Tobias Alm: I have been collecting leather tool belts from the US for more than a year now. I buy them over the Internet. The belts are all used and all from the same producer, a well-known brand called Craftsman. They are extensively embellished with the Craftsman brand name, as well as with other descriptive words like “Steel Tape Pocket” and “Hammer or Flashlight Holder.” I deliberately chose to integrate the texts into my work, playing with the connotations they carry and the way these connotations interact with the history of the châtelaine.
The chased flourishes in the gilt silver elements of my work refer to European châtelaines from the mid-18th century in the rococo style. These flourishes carry many connotations connected to gender and class structures and are interesting to juxtapose with the tool belt of today.
In his introductory text for the exhibition, Ward Schrijver describes these pieces as gender neutral. However, I wonder if you feel they maintain some of the binary gendering of the original objects? Can you respond to Ward’s assertion and elaborate on your thoughts about gendered objects?
Tobias Alm: I would not personally say that my current work is gender neutral. Rather, it is a hybrid of many conflicting gendered elements. I neither aim to neutralize nor to solidify any of the gender structures I worked with in this project, but rather to distort, challenge, and skew them. I hope that my work can evoke a critical discussion about the problematic gender structures one can see within the worlds of both jewelry and tool belts.
What do you feel are the criteria for gender neutrality in jewelry in this moment, when social awareness of gender fluidity is increasing?
Tobias Alm: That is a very tough question that I do not really know how to answer.
I believe that jewelry artists/makers have a great opportunity to critically address problematic gender issues, since the world of jewelry is so heavily gendered. There is a vast amount of symbolism and traditions within the field that take an active part in the gender structures of societies. Playing with these as artists/makers has big potential. I also believe that the perplexing relationship between jewelry and masculinity is something that needs to be addressed more.
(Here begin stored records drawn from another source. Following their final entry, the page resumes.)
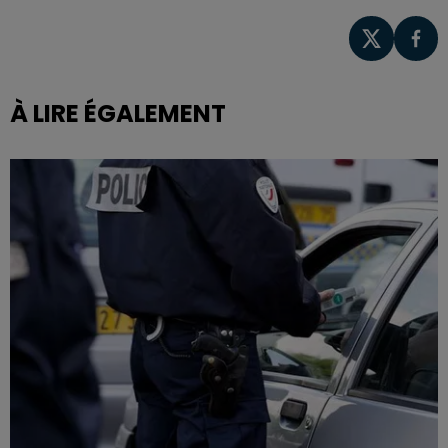
À LIRE ÉGALEMENT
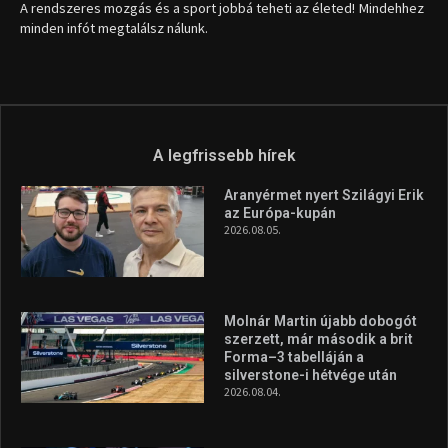
A rendszeres mozgás és a sport jobbá teheti az életed! Mindehhez
minden infót megtalálsz nálunk.
A legfrissebb hírek
Aranyérmet nyert Szilágyi Erik
az Európa-kupán
2026.08.05.
Molnár Martin újabb dobogót
szerzett, már második a brit
Forma–3 tabelláján a
silverstone-i hétvége után
2026.08.04.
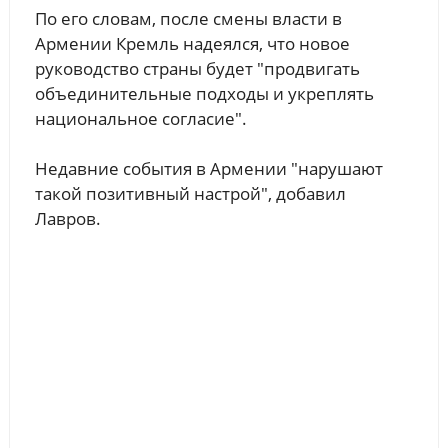
По его словам, после смены власти в
Армении Кремль надеялся, что новое
руководство страны будет "продвигать
объединительные подходы и укреплять
национальное согласие".
Недавние события в Армении "нарушают
такой позитивный настрой", добавил
Лавров.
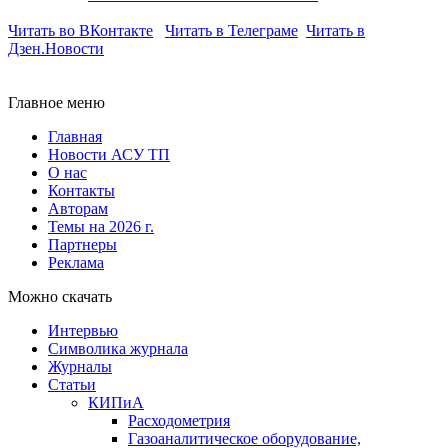
Читать во ВКонтакте
Читать в Телеграме
Читать в
Дзен.Новости
Главное меню
Главная
Новости АСУ ТП
О нас
Контакты
Авторам
Темы на 2026 г.
Партнеры
Реклама
Можно скачать
Интервью
Символика журнала
Журналы
Статьи
КИПиА
Расходометрия
Газоаналитическое оборудование,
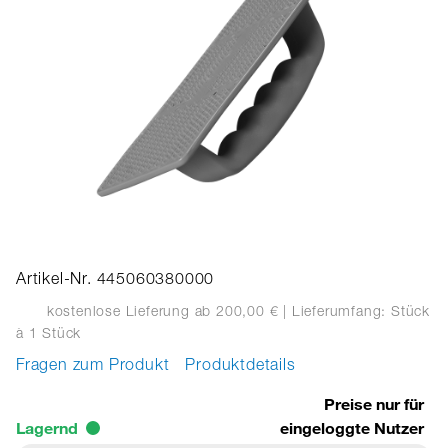
Artikel-Nr. 445060380000
kostenlose Lieferung ab 200,00 €
| Lieferumfang: Stück
à 1 Stück
Fragen zum Produkt
Produktdetails
Preise nur für
Lagernd
eingeloggte Nutzer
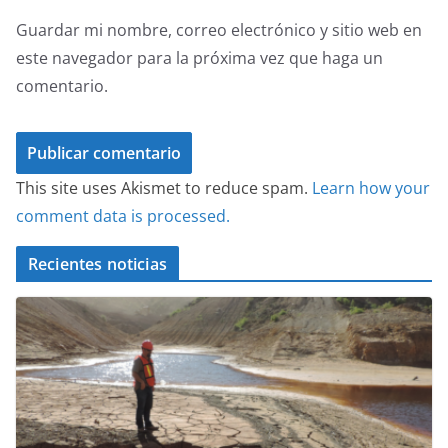
Guardar mi nombre, correo electrónico y sitio web en
este navegador para la próxima vez que haga un
comentario.
This site uses Akismet to reduce spam.
Learn how your
comment data is processed.
Recientes noticias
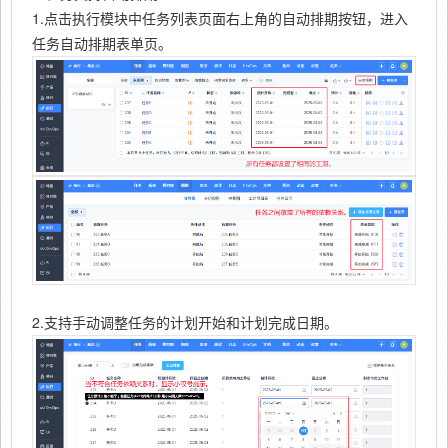
1.点击执行模块中任务列表页面右上角的自动排期按钮，进入
任务自动排期表单页。
2.支持手动调整任务的计划开始和计划完成日期。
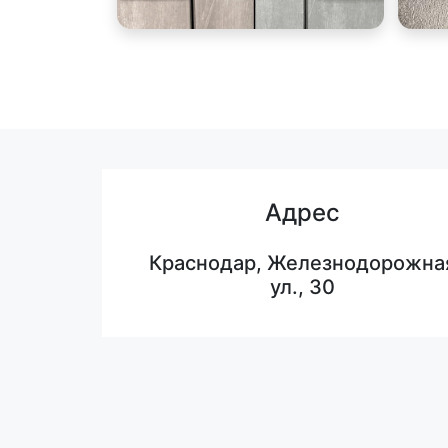
Адрес
Краснодар, Железнодорожна
ул., 30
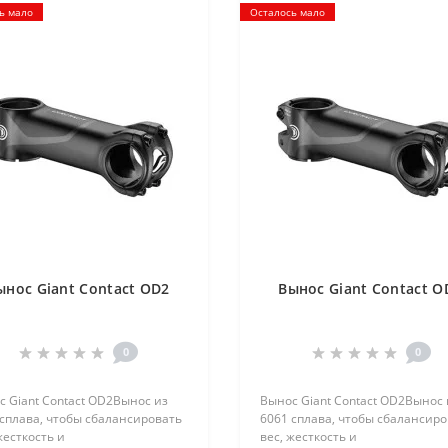
ь мало
Осталось мало
ынос Giant Contact OD2
Вынос Giant Contact O
0
0
 Giant Contact OD2Вынос из
Вынос Giant Contact OD2Вынос 
сплава, чтобы сбалансировать
6061 сплава, чтобы сбалансир
жесткость и
вес, жесткость и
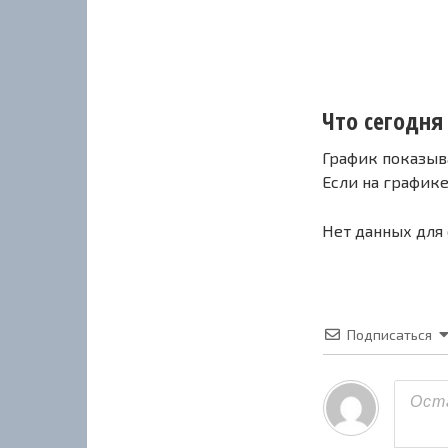
Что сегодня 
График показыв
Если на график
Нет данных для
Подписаться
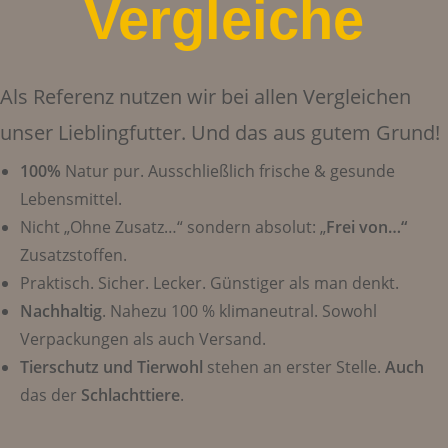
Vergleiche
Als Referenz nutzen wir bei allen Vergleichen
unser Lieblingfutter. Und das aus gutem Grund!
100%
Natur pur. Ausschließlich frische & gesunde
Lebensmittel.
Nicht „Ohne Zusatz…“ sondern absolut: „
Frei von…“
Zusatzstoffen.
Praktisch. Sicher. Lecker. Günstiger als man denkt.
Nachhaltig
. Nahezu 100 % klimaneutral. Sowohl
Verpackungen als auch Versand.
Tierschutz und Tierwohl
stehen an erster Stelle.
Auch
das der
Schlachttiere
.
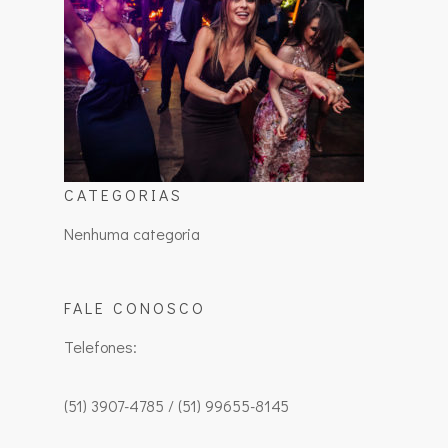
CATEGORIAS
Nenhuma categoria
FALE CONOSCO
Telefones:
(51) 3907-4785 / (51) 99655-8145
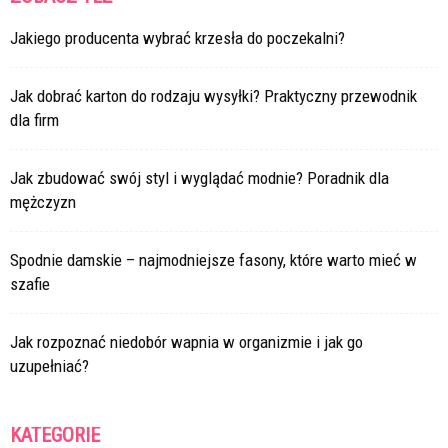
Jakiego producenta wybrać krzesła do poczekalni?
Jak dobrać karton do rodzaju wysyłki? Praktyczny przewodnik
dla firm
Jak zbudować swój styl i wyglądać modnie? Poradnik dla
mężczyzn
Spodnie damskie – najmodniejsze fasony, które warto mieć w
szafie
Jak rozpoznać niedobór wapnia w organizmie i jak go
uzupełniać?
KATEGORIE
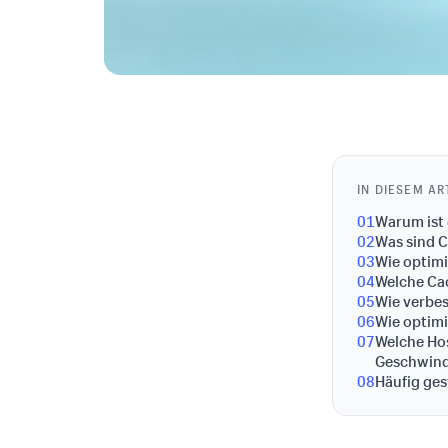
IN DIESEM AR
01
Warum ist 
02
Was sind C
03
Wie optimi
04
Welche Ca
05
Wie verbe
06
Wie optimi
07
Welche Ho
Geschwind
08
Häufig ges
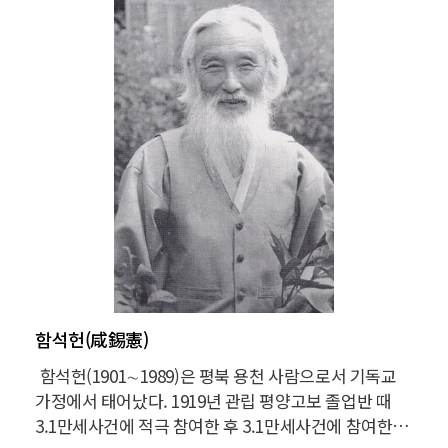
함석헌(咸錫憲)
함석헌(1901∼1989)은 평북 용천 사람으로서 기독교
가정에서 태어났다. 1919년 관립 평양고보 졸업반 때
3.1만세사건에 적극 참여한 후 3.1만세사건에 참여한 잘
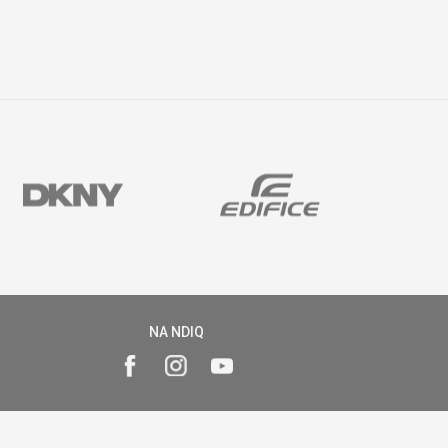
NA NDIQ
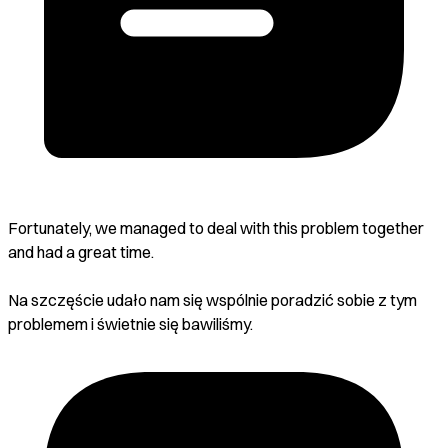
Fortunately, we managed to deal with this problem together
and had a great time.
Na szczęście udało nam się wspólnie poradzić sobie z tym
problemem i świetnie się bawiliśmy.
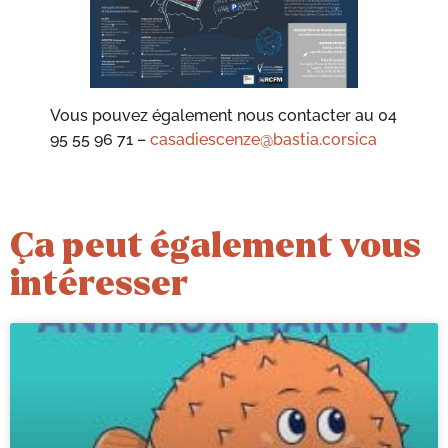
Vous pouvez également nous contacter au 04
95 55 96 71 –
casadiescenze@bastia.corsica
Ça peut également vous
intéresser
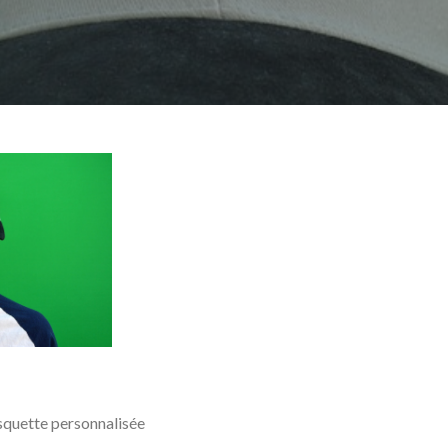
squette personnalisée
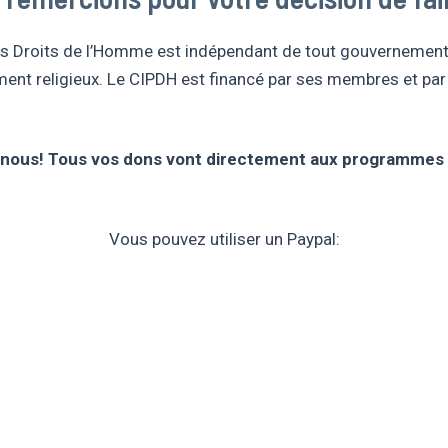
es Droits de l’Homme est indépendant de tout gouvernement,
nt religieux. Le CIPDH est financé par ses membres et par 
nous! Tous vos dons vont directement aux programmes d
Vous pouvez utiliser un Paypal:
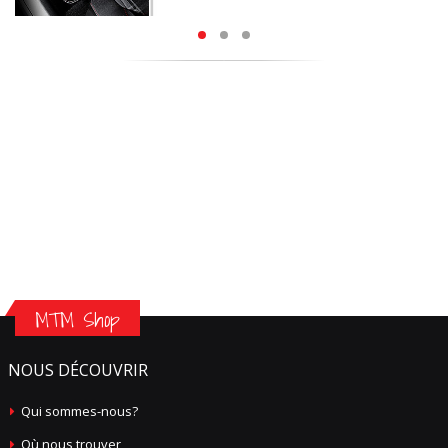
MTM Shop
NOUS DÉCOUVRIR
Qui sommes-nous?
Où nous trouver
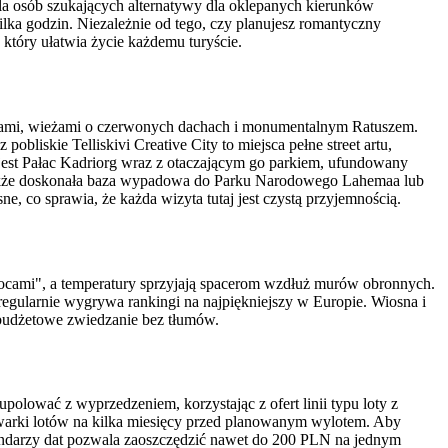
dla osób szukających alternatywy dla oklepanych kierunków
ka godzin. Niezależnie od tego, czy planujesz romantyczny
który ułatwia życie każdemu turyście.
iczkami, wieżami o czerwonych dachach i monumentalnym Ratuszem.
iskie Telliskivi Creative City to miejsca pełne street artu,
jest Pałac Kadriorg wraz z otaczającym go parkiem, ufundowany
także doskonała baza wypadowa do Parku Narodowego Lahemaa lub
 co sprawia, że każda wizyta tutaj jest czystą przyjemnością.
i nocami", a temperatury sprzyjają spacerom wzdłuż murów obronnych.
regularnie wygrywa rankingi na najpiękniejszy w Europie. Wiosna i
na budżetowe zwiedzanie bez tłumów.
polować z wyprzedzeniem, korzystając z ofert linii typu loty z
warki lotów na kilka miesięcy przed planowanym wylotem. Aby
alendarzy dat pozwala zaoszczędzić nawet do 200 PLN na jednym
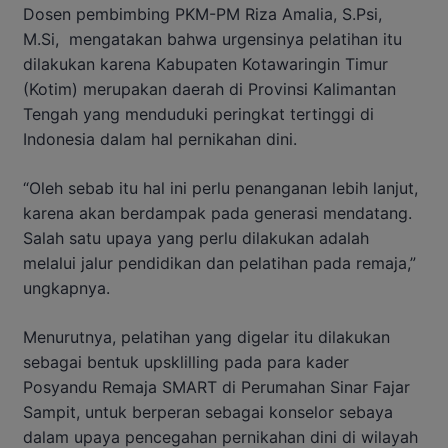
Dosen pembimbing PKM-PM Riza Amalia, S.Psi,
M.Si,
mengatakan bahwa urgensinya pelatihan itu
dilakukan karena Kabupaten Kotawaringin Timur
(Kotim) merupakan daerah di Provinsi Kalimantan
Tengah yang menduduki peringkat tertinggi di
Indonesia dalam hal pernikahan dini.
“Oleh sebab itu hal ini perlu penanganan lebih lanjut,
karena akan berdampak pada generasi mendatang.
Salah satu upaya yang perlu dilakukan adalah
melalui jalur pendidikan dan pelatihan pada remaja,”
ungkapnya.
Menurutnya, pelatihan yang digelar itu dilakukan
sebagai bentuk upsklilling pada para kader
Posyandu Remaja SMART di Perumahan Sinar Fajar
Sampit, untuk berperan sebagai konselor sebaya
dalam upaya pencegahan pernikahan dini di wilayah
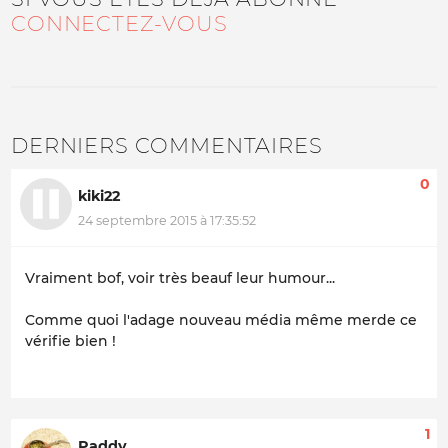
CONNECTEZ-VOUS
DERNIERS COMMENTAIRES
0
kiki22
24 septembre 2015 à 17:35:52
Vraiment bof, voir très beauf leur humour...
Comme quoi l'adage nouveau média même merde ce
vérifie bien !
1
Paddy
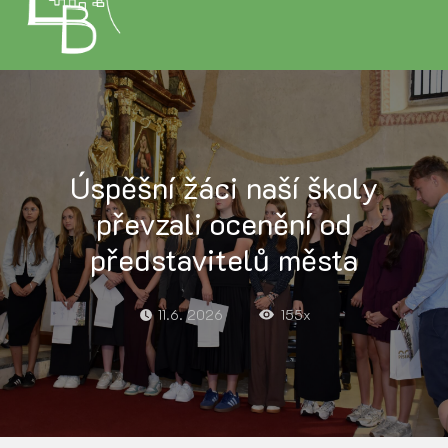
Úspěšní žáci naší školy
převzali ocenění od
představitelů města
11.6. 2026
155x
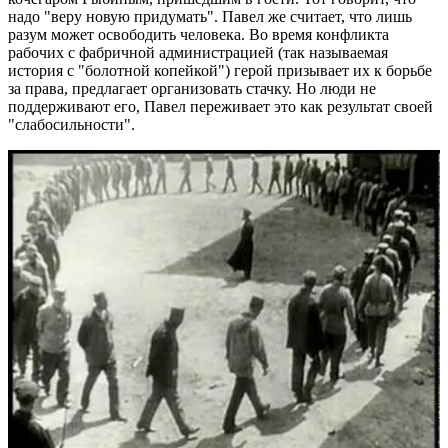
надо "веру новую придумать". Павел же считает, что лишь
разум может освободить человека. Во время конфликта
рабочих с фабричной администрацией (так называемая
история с "болотной копейкой") герой призывает их к борьбе
за права, предлагает организовать стачку. Но люди не
поддерживают его, Павел переживает это как результат своей
"слабосильности".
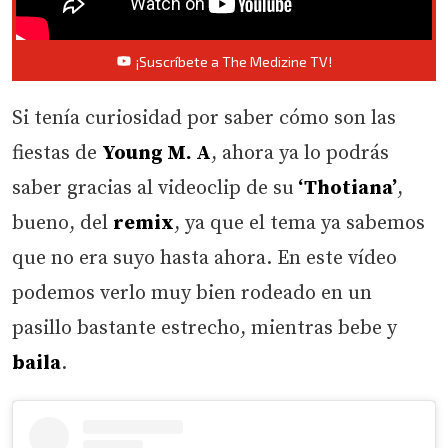
¡Suscríbete a The Medizine TV!
Si tenía curiosidad por saber cómo son las
fiestas de
Young M. A
, ahora ya lo podrás
saber gracias al videoclip de su
‘Thotiana’
,
bueno, del
remix
, ya que el tema ya sabemos
que no era suyo hasta ahora. En este vídeo
podemos verlo muy bien rodeado en un
pasillo bastante estrecho, mientras bebe y
baila
.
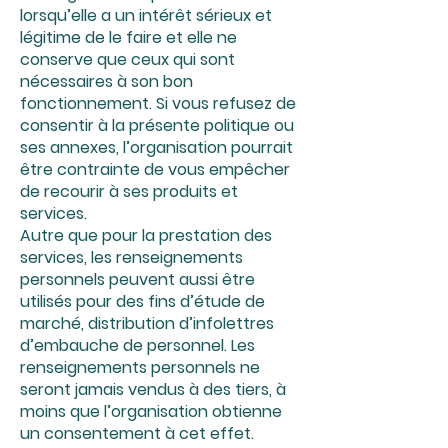
lorsqu’elle a un intérêt sérieux et
légitime de le faire et elle ne
conserve que ceux qui sont
nécessaires à son bon
fonctionnement. Si vous refusez de
consentir à la présente politique ou
ses annexes, l’organisation pourrait
être contrainte de vous empêcher
de recourir à ses produits et
services.
Autre que pour la prestation des
services, les renseignements
personnels peuvent aussi être
utilisés pour des fins d’étude de
marché, distribution d’infolettres
d’embauche de personnel. Les
renseignements personnels ne
seront jamais vendus à des tiers, à
moins que l’organisation obtienne
un consentement à cet effet.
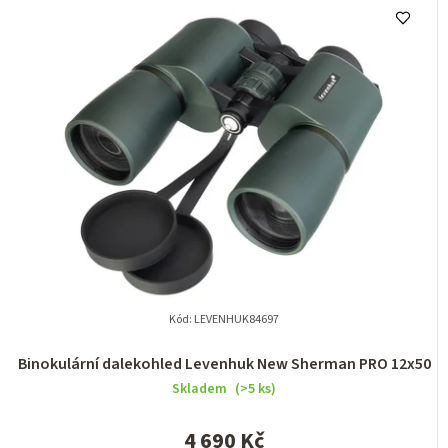
Kód:
LEVENHUK84697
Binokulární dalekohled Levenhuk New Sherman PRO 12x50
Skladem
(>5 ks)
4 690 Kč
I am not sure, though, that the best way for jewelry artists/makers to work for more inclusive, diverse, and equal gender structures is to make work that aims to be gender neutral. I would rather like to see more work that actively addresses gender structures and that criticizes them through provocation and activism.
What are you reading?
Tobias Alm: The work of Professor Raewyn Connell is a great source of knowledge and inspiration for me, especially her book Masculinities. Professor Sara Ahmed’s wonderful book Queer Phenomenology was also important for this project, as well as Rebecca Ross Russell’s Gender and Jewelry: A Feminist Analysis.
I am part of a reading group with Jasmin Matzakow, Rebecca Deans, and other friends. We are currently reading A Thousand Plateaus, by Deleuze and Guattari. It is a very inspiring but horribly complex and difficult book.
Who are some of the artists you admire, and why?
Tobias Alm: About a month ago, I visited a small gallery in Stockholm called Stene Projects. The latest works by Filippa Barkman were hanging on the walls. She made amazingly precise and delicate charcoal self-portraits. I was moved to tears by her drawings and could not take my eyes off of them. The expressions of these portraits are truly mesmerizing, and I am very impressed by her skill as an artist.
What’s next for your career? Any other shows coming up?
Tobias Alm: There will be an impressive museum exhibition in Stockholm in March called Open Space—Mind Maps. It is organized by the National Museum of Sweden and curated by Dr. Ellen Maurer Zilioli. I am very pleased that Ellen has chosen to include two pieces from The Châtelaine. I am also happy that the museum has chosen to buy one of the pieces for its permanent collection. In September 2016, I will have a solo exhibition at Kaleido in Uppsala, Sweden. That is what is coming up in the near future.